Later on, Eddington responded to resident’s concerns that the decision process lacked transparency.
“I am sensitive to what they’re saying,” Eddington said. “But Evanston is very process oriented. We’re not really warmed up until the fourth or fifth meeting. Corporate America says ‘hey, we’ve got 45 minutes, let’s make a decision.’ And we’re taken aback at the speed at which decisions come. Dominick’s is taken aback, saying, ‘you want us to have executives out here how long to talk about what?’ It became clear to me that we were talking across purposes. That it wasn’t going to improve. I would like to have a solution in place when the children come back to school that would at least help.”

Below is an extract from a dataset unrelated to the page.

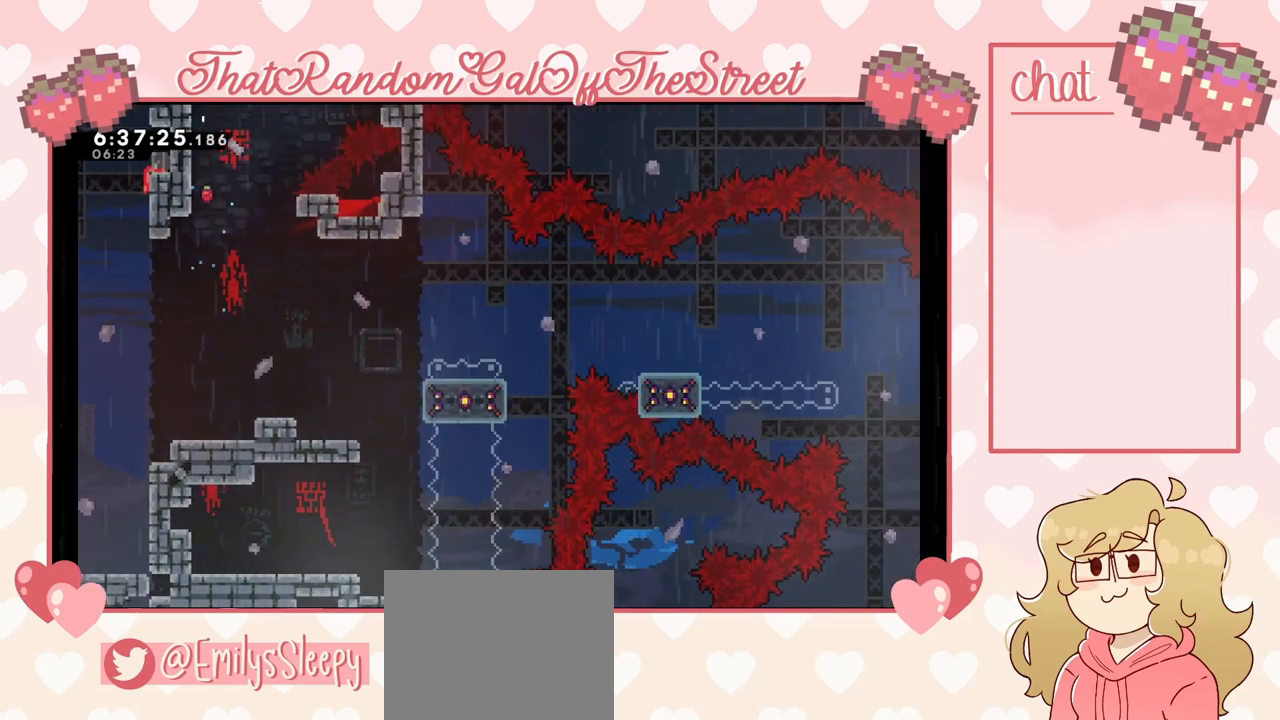
{"buttons": ["L2"], "left_stick": "up", "right_stick": "center", "events": [[267, "L2", "down"], [400, "A", "up"], [500, "left_stick", "up"]]}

Evanston resident Jevoid Simmons said that the discussion should not have depended upon Dominick’s representative’s willingness to participate, and should have focused on the opinion of Evanston residents.
“The dialogue wasn’t finished because it wasn’t finished here,” Simmons said. “Really, I feel that this entire process is lacking in transparency. I think the corporation felt that the dialogue was finished and that it was time to move forward. For me, the dialogue was never with them. The dialogue is with [the city].”
Dominick’s reportedly initially approached the city about creating a police outpost inside the store after one or more of its security personnel were injured in alcohol theft related incidents. Dominick’s shouldered all costs for the outpost’s construction.
Simmons also said that a police outpost would not adequately address the plaza’s problems and that other approaches should have been explored first.
Kai Joy, an Evanston resident and security consultant who spoke during a citizen comment portion of Thursday’s meeting, said that his evaluation of Evanston Plaza concluded that the shopping center needed some additional form of crime deterrent and that the new outpost might suffice, though he added that other methods of increasing security presence might work, as well.
Eddington has said several times that he is not married to the idea of police outpost, calling it an “interim solution.” He said that police would regularly analyze the area’s crime statistics to determine the outpost’s impact, and that the department could move in a different direction should it prove ineffective.
Eddington has previously stated that the outpost will not always have a police presence, but that it will be manned “frequently and periodically” throughout the day.
According to police statistics provided by Eddington at Thursday’s meeting, in 2010 there were 183 reported incidents at the Evanston Plaza Dominick’s, including 88 for theft, 2 for assault, 2 for battery, 22 for disturbances and 2 for disorderly conduct. Illinois Rep. Robyn Gabel (D-18th) said Dominick’s denied her request for the corporation’s crime statistics on the same store.
No Dominick's representatives were present at Thursday's meeting.
The Evanston Police Department also has an outpost at 633 Howard St., though it is located in its own storefront.